For TDX, only the TDX module or the TDX guests can generate dirty cachelines of TDX private memory, i.e., they are only generated when the kernel does a SEAMCALL.
Set that boolean when the kernel does SEAMCALL so that kexec can flush the cache correctly.
The kernel provides both the __seamcall*() assembly functions and the seamcall*() wrapper ones which additionally handle running out of entropy error in a loop. Most of the SEAMCALLs are called using the seamcall*(), except TDH.VP.ENTER and TDH.PHYMEM.PAGE.RDMD which are called using __seamcall*() variant directly.
To cover the two special cases, add a new __seamcall_dirty_cache() helper which only sets the percpu boolean and calls the __seamcall*(), and change the special cases to use the new helper. To cover all other SEAMCALLs, change seamcall*() to call the new helper.
For the SEAMCALLs invoked via seamcall*(), they can be made from both task context and IRQ disabled context. Given SEAMCALL is just a lengthy instruction (e.g., thousands of cycles) from kernel's point of view and preempt_{disable|enable}() is cheap compared to it, just unconditionally disable preemption during setting the boolean and making SEAMCALL.
Signed-off-by: Kai Huang kai.huang@intel.com Signed-off-by: Paolo Bonzini pbonzini@redhat.com Signed-off-by: Dave Hansen dave.hansen@linux.intel.com Reviewed-by: Chao Gao chao.gao@intel.com Reviewed-by: Rick Edgecombe rick.p.edgecombe@intel.com Tested-by: Farrah Chen farrah.chen@intel.com Link: https://lore.kernel.org/all/20250901160930.1785244-4-pbonzini%40redhat.com Signed-off-by: Sasha Levin sashal@kernel.org ---
LLM Generated explanations, may be completely bogus:
YES
Why this fixes a real bug - TDX can leave dirty cachelines for private memory with different encryption attributes (C-bit aliases). If kexec interrupts a CPU during a SEAMCALL, its dirty private cachelines can later be flushed in the wrong order and silently corrupt the new kernel’s memory. Marking the CPU’s cache state as “incoherent” before executing SEAMCALL ensures kexec will WBINVD on that CPU and avoid corruption.

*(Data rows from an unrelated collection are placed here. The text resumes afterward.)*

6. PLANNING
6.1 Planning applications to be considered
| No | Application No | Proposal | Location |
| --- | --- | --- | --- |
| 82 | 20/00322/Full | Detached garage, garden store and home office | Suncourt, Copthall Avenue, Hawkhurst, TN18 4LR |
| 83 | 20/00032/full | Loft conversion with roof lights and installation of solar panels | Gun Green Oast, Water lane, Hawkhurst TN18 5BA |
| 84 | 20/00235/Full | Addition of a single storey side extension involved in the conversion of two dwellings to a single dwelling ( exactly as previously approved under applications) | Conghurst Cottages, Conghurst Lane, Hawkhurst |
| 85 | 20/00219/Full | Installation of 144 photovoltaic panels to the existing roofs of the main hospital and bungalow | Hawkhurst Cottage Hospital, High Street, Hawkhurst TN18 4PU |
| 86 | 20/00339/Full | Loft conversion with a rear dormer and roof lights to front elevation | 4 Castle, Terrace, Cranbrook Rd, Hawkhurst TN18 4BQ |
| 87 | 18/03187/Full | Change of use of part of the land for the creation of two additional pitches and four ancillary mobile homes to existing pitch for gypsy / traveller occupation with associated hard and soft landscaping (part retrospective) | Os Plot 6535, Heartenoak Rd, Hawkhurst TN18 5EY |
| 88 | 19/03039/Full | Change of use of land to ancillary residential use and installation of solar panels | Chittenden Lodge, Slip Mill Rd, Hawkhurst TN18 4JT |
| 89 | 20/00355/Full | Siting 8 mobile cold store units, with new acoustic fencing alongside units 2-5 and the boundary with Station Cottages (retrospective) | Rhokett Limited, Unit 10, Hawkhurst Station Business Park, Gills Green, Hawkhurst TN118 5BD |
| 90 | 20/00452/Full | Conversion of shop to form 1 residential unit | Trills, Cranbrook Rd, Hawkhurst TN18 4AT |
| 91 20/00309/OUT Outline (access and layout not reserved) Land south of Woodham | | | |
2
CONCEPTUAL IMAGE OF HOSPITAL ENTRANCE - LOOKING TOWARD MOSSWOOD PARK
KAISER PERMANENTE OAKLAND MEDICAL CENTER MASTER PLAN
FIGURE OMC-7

What changed (key points with code references) - New helper marks per-CPU cache incoherent before any SEAMCALL: - arch/x86/include/asm/tdx.h:111 sets `this_cpu_write(cache_state_incoherent, true)` in `__seamcall_dirty_cache()` and asserts preemption is disabled (lines 111–128). - Wrap all `seamcall*()` paths with preemption-disabled critical section: - arch/x86/include/asm/tdx.h:130–147 uses `preempt_disable()/preempt_enable()` in `sc_retry()` so the same CPU that sets the flag executes the SEAMCALL, avoiding migration races. - Convert special direct callers to use the new helper: - arch/x86/virt/vmx/tdx/tdx.c:1271 changes `paddr_is_tdx_private()` to call `__seamcall_dirty_cache(__seamcall_ret, TDH_PHYMEM_PAGE_RDMD, ...)`. - arch/x86/virt/vmx/tdx/tdx.c:1522 changes `tdh_vp_enter()` to call `__seamcall_dirty_cache(__seamcall_saved_ret, TDH_VP_ENTER, ...)`. - Consumers of the per-CPU flag during kexec/CPU stop: - arch/x86/kernel/process.c:99 defines `cache_state_incoherent` and uses it in `stop_this_cpu()` to WBINVD if set (arch/x86/kernel/process.c:840). - arch/x86/kernel/machine_kexec_64.c:449 sets `RELOC_KERNEL_CACHE_INCOHERENT` when the per-CPU flag is set so `relocate_kernel_64.S` executes WBINVD (relocate path). - The TDX-specific flush routine will WBINVD and clear the flag if needed (arch/x86/virt/vmx/tdx/tdx.c:1872–1887).
Why it’s safe to backport - Scope-limited: touches only TDX host paths and the seamcall wrappers; no ABI or architectural changes. - Minimal risk: setting a per-CPU boolean and wrapping SEAMCALLs with preempt disable. SEAMCALLs are long; added preemption control is negligible overhead and avoids CPU migration races. - Correctness across contexts: SEAMCALLs can happen with IRQs disabled; the helper asserts preemption is off, and the wrappers explicitly ensure it. The two special direct-call sites run in contexts where IRQs are off or preemption is already disabled. - Aligns with existing kexec logic: Stable trees already check `cache_state_incoherent` during CPU stop and relocation (arch/x86/kernel/process.c:840, arch/x86/kernel/machine_kexec_64.c:449).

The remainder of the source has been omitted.